● Set problem a: Arrange every line of the listing as a numbered list, skipping any blank lines.

>> Begin Document excerpt

Either way, you can go through the process and legally appoint a POA with just a few pieces of paperwork and signatures. Then you can rest easy, knowing that you have selected a trustworthy person in your life to handle situations with your best interest at heart.
You can easily find an online template or use an online estate planning service to set up your POA. If you go this route, be sure that the service or template you’re planning to use is state-specific, so the POA will be in line with your state guidelines and requirements. For example, it’s important to know if your state requires witnesses and/or if it must be notarized.
The single most important part of establishing a POA is ensuring that when the document is created, you (the Principal) are totally of sound mind, with sufficient mental awareness and capacity.
Benefits of using a lawyer to get Power of Attorney
While it’s true that most often, you don’t need a lawyer to implement a Power of Attorney, the reality is, sometimes you may just want one for your own peace of mind.
Just like with almost every other part of estate planning, individual situations are rarely the exact same. If you have an uber-complicated scenario, you may actually benefit from having expert legal advice.
Writing any sort of legal document can be intimidating - and if you’re concerned or feeling anxious about the possibility of “getting it wrong,” you may want to consider hiring an attorney to help you craft your POA.
Other questions about obtaining Power of Attorney
POA is a powerful tool, so it makes sense that many people have questions about how to set one up. Let’s look at a few common, specific questions that tend to come up as people work toward obtaining POA, both with & without consent.

>> End Document excerpt
>> Begin Given information

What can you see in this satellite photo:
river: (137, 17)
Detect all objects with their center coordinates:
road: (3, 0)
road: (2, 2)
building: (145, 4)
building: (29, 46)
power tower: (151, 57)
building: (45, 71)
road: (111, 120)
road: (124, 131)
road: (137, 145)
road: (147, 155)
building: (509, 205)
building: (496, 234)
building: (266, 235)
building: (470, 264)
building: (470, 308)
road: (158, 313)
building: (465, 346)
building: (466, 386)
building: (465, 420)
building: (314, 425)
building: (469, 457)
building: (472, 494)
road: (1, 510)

>> End Given information

● Set problem b:
Answer these questions from the power of attorney excerpt, one per line, marked (i), (ii), (iii):
(i) What two things should you check whether your state requires for a POA?
(ii) What state of mind must the Principal be in when the document is created?
(iii) What kind of scenario may benefit from expert legal advice?

● Exercise answer a:
1. What can you see in this satellite photo:
2. river: (137, 17)
3. Detect all objects with their center coordinates:
4. road: (3, 0)
5. road: (2, 2)
6. building: (145, 4)
7. building: (29, 46)
8. power tower: (151, 57)
9. building: (45, 71)
10. road: (111, 120)
11. road: (124, 131)
12. road: (137, 145)
13. road: (147, 155)
14. building: (509, 205)
15. building: (496, 234)
16. building: (266, 235)
17. building: (470, 264)
18. building: (470, 308)
19. road: (158, 313)
20. building: (465, 346)
21. building: (466, 386)
22. building: (465, 420)
23. building: (314, 425)
24. building: (469, 457)
25. building: (472, 494)
26. road: (1, 510)

● Exercise answer b:
(i) Whether it requires witnesses and/or whether it must be notarized.
(ii) Totally of sound mind, with sufficient mental awareness and capacity.
(iii) An uber-complicated scenario.